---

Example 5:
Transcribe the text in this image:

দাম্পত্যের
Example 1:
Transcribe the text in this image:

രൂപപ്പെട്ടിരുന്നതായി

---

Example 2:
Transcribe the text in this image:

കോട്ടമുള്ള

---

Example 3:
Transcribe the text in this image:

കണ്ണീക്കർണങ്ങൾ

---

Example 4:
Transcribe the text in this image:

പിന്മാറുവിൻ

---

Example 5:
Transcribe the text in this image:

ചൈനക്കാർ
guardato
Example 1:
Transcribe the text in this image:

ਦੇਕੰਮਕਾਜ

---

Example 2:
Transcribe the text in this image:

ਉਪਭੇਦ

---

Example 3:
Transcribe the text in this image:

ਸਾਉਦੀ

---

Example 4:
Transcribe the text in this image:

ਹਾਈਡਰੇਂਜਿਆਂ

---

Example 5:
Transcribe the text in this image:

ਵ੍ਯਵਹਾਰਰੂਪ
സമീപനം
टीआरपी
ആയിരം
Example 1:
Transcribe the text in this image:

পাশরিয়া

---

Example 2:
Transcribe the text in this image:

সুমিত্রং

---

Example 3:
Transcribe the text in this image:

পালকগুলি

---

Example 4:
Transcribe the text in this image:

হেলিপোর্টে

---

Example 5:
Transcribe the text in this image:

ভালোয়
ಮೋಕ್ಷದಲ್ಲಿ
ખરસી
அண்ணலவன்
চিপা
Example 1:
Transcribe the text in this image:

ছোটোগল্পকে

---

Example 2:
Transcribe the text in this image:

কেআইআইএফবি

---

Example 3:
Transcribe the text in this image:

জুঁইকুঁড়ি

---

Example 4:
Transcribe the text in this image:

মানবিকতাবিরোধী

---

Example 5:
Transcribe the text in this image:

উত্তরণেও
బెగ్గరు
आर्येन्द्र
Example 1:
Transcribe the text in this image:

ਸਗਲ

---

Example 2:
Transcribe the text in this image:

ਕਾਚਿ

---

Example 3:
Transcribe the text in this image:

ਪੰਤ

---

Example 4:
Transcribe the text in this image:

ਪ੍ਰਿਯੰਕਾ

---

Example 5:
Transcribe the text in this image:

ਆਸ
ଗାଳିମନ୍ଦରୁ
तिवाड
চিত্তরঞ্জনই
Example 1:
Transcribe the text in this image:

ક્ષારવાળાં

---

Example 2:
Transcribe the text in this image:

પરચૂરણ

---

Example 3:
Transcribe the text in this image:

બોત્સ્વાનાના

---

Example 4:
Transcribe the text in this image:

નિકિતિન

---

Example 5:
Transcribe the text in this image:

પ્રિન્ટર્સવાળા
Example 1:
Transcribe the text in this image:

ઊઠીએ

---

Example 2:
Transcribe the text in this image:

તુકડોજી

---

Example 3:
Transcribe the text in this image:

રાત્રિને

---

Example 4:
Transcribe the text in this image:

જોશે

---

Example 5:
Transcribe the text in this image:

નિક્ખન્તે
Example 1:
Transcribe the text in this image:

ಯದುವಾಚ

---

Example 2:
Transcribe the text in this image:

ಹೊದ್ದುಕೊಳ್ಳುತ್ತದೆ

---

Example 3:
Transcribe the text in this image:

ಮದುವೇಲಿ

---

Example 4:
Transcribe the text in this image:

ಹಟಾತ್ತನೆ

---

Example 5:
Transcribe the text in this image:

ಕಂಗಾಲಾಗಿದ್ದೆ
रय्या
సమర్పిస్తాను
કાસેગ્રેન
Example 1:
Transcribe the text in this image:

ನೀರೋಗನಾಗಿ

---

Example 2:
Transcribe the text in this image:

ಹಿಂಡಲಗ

──────────

> [What is being asked] Reproduce each line above exactly.

> [Finished exercise]
---

Example 5:
Transcribe the text in this image:

দাম্পত্যের
Example 1:
Transcribe the text in this image:

രൂപപ്പെട്ടിരുന്നതായി

---

Example 2:
Transcribe the text in this image:

കോട്ടമുള്ള

---

Example 3:
Transcribe the text in this image:

കണ്ണീക്കർണങ്ങൾ

---

Example 4:
Transcribe the text in this image:

പിന്മാറുവിൻ

---

Example 5:
Transcribe the text in this image:

ചൈനക്കാർ
guardato
Example 1:
Transcribe the text in this image:

ਦੇਕੰਮਕਾਜ

---

Example 2:
Transcribe the text in this image:

ਉਪਭੇਦ

---

Example 3:
Transcribe the text in this image:

ਸਾਉਦੀ

---

Example 4:
Transcribe the text in this image:

ਹਾਈਡਰੇਂਜਿਆਂ

---

Example 5:
Transcribe the text in this image:

ਵ੍ਯਵਹਾਰਰੂਪ
സമീപനം
टीआरपी
ആയിരം
Example 1:
Transcribe the text in this image:

পাশরিয়া

---

Example 2:
Transcribe the text in this image:

সুমিত্রং

---

Example 3:
Transcribe the text in this image:

পালকগুলি

---

Example 4:
Transcribe the text in this image:

হেলিপোর্টে

---

Example 5:
Transcribe the text in this image:

ভালোয়
ಮೋಕ್ಷದಲ್ಲಿ
ખરસી
அண்ணலவன்
চিপা
Example 1:
Transcribe the text in this image:

ছোটোগল্পকে

---

Example 2:
Transcribe the text in this image:

কেআইআইএফবি

---

Example 3:
Transcribe the text in this image:

জুঁইকুঁড়ি

---

Example 4:
Transcribe the text in this image:

মানবিকতাবিরোধী

---

Example 5:
Transcribe the text in this image:

উত্তরণেও
బెగ్గరు
आर्येन्द्र
Example 1:
Transcribe the text in this image:

ਸਗਲ

---

Example 2:
Transcribe the text in this image:

ਕਾਚਿ

---

Example 3:
Transcribe the text in this image:

ਪੰਤ

---

Example 4:
Transcribe the text in this image:

ਪ੍ਰਿਯੰਕਾ

---

Example 5:
Transcribe the text in this image:

ਆਸ
ଗାଳିମନ୍ଦରୁ
तिवाड
চিত্তরঞ্জনই
Example 1:
Transcribe the text in this image:

ક્ષારવાળાં

---

Example 2:
Transcribe the text in this image:

પરચૂરણ

---

Example 3:
Transcribe the text in this image:

બોત્સ્વાનાના

---

Example 4:
Transcribe the text in this image:

નિકિતિન

---

Example 5:
Transcribe the text in this image:

પ્રિન્ટર્સવાળા
Example 1:
Transcribe the text in this image:

ઊઠીએ

---

Example 2:
Transcribe the text in this image:

તુકડોજી

---

Example 3:
Transcribe the text in this image:

રાત્રિને

---

Example 4:
Transcribe the text in this image:

જોશે

---

Example 5:
Transcribe the text in this image:

નિક્ખન્તે
Example 1:
Transcribe the text in this image:

ಯದುವಾಚ

---

Example 2:
Transcribe the text in this image:

ಹೊದ್ದುಕೊಳ್ಳುತ್ತದೆ

---

Example 3:
Transcribe the text in this image:

ಮದುವೇಲಿ

---

Example 4:
Transcribe the text in this image:

ಹಟಾತ್ತನೆ

---

Example 5:
Transcribe the text in this image:

ಕಂಗಾಲಾಗಿದ್ದೆ
रय्या
సమర్పిస్తాను
કાસેગ્રેન
Example 1:
Transcribe the text in this image:

ನೀರೋಗನಾಗಿ

---

Example 2:
Transcribe the text in this image:

ಹಿಂಡಲಗ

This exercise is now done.